Dan Wallach

Attorney Dan Wallach testifies on constitutionality of sports betting

FRANKFORT, Ky. (WDRB) -- Supporters say the odds for bringing sports betting to Kentucky are improving.

One key question surrounding the issue is whether it requires amending the state constitution. But backers of legalization believe that question has now been answered.

An expert on constitution law told lawmakers in Frankfort on Monday in no uncertain terms that sports wagering will not require a change in the state constitution.

“It's a blowout. There’s no reasoned debate on the issue,” constitutional attorney Dan Wallach said during meeting of the Interim Committee on Licensing, Occupations and Administrative Regulations.

Wallach, who said he has examined the issue for several states, told lawmakers that the original writers of Kentucky’s constitution in the 1890s specifically decided not to include sports betting when they banned lotteries.

“The framers considered a ban on sports betting, and they rejected it," Wallach said. "Thus, there is no constitutional barrier to the legalization of sports betting in the commonwealth in Kentucky."

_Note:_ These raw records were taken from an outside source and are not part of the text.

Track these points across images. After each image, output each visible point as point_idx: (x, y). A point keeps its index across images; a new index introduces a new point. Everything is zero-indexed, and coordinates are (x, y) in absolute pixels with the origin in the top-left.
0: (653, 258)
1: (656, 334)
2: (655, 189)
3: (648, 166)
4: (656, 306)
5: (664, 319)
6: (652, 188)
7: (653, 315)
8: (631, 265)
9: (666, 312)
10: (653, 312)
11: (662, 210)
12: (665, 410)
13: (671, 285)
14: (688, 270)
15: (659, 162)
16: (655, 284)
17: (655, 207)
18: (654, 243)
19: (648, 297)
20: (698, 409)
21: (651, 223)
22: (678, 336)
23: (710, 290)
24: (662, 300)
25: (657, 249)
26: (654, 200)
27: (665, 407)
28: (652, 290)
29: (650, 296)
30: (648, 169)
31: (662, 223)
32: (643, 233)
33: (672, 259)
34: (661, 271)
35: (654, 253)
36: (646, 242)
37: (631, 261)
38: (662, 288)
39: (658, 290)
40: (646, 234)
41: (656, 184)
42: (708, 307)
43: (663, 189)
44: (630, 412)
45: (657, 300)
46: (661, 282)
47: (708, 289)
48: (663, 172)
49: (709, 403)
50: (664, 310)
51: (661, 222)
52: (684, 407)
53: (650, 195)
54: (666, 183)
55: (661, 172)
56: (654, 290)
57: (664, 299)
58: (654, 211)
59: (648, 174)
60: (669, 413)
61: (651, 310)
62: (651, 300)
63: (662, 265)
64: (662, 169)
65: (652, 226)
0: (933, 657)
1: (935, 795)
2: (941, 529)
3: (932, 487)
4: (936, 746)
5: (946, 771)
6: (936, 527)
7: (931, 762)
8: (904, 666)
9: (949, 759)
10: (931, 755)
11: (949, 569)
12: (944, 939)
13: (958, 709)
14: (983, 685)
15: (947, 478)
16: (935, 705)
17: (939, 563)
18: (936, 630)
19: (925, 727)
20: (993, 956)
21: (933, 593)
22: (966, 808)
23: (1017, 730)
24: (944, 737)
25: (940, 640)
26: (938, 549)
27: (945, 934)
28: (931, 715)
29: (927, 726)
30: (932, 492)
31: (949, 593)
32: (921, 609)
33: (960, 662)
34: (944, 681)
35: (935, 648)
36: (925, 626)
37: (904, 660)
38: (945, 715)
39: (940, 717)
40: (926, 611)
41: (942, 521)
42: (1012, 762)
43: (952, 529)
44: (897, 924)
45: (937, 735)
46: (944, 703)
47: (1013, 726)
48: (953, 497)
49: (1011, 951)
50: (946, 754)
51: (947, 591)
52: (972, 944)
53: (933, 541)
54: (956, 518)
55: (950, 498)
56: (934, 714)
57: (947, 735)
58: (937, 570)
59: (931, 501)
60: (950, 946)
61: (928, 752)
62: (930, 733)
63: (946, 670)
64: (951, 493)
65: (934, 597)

If no constitutional amendment is required, lawmakers could legalize sports gambling without putting the issue to a statewide vote, improving the chances of passage.

Senate Majority Floor Leader Damon Thayer called Wallach’s testimony a “drop the mic moment” for supporters of sports betting.


The Book sports betting area at the new Caesars Southern Indiana casino. (Dec. 12, 2019)  

“You have done an excellent job of, I think, debunking the specious argument that it requires a constitutional amendment to enact sports wagering,” Thayer told Wallach.

However, Stan Cave, a Lexington-based attorney with the Family Foundation, which opposes sports betting, disagreed.

“The plain language in Section 226 of the Kentucky Constitution, an opinion of the highest court in Kentucky at the time and two attorney general opinions make clear that a constitutional amendment is required to legalize sports wagering of the types being considered," Cave told WDRB News via email.

"While I professionally respect the proponents’ Florida lawyer’s differing opinion, he may not be thoroughly versed in Kentucky law,” he said.

Rep. Adam Koenig, who already has filed a sports wagering bill, told reporters, “Honestly, we plan on acting on it pretty quickly."

Koenig believes the election of Gov. Andy Beshear, who supports sports betting, also improves the odds.

“With some help from the governor, that would get us some extra votes, and I think that would be might be particularly important in the Senate,” Koenig said.

Koenig believes sports betting could generate some $20 million in revenue for Kentucky every year.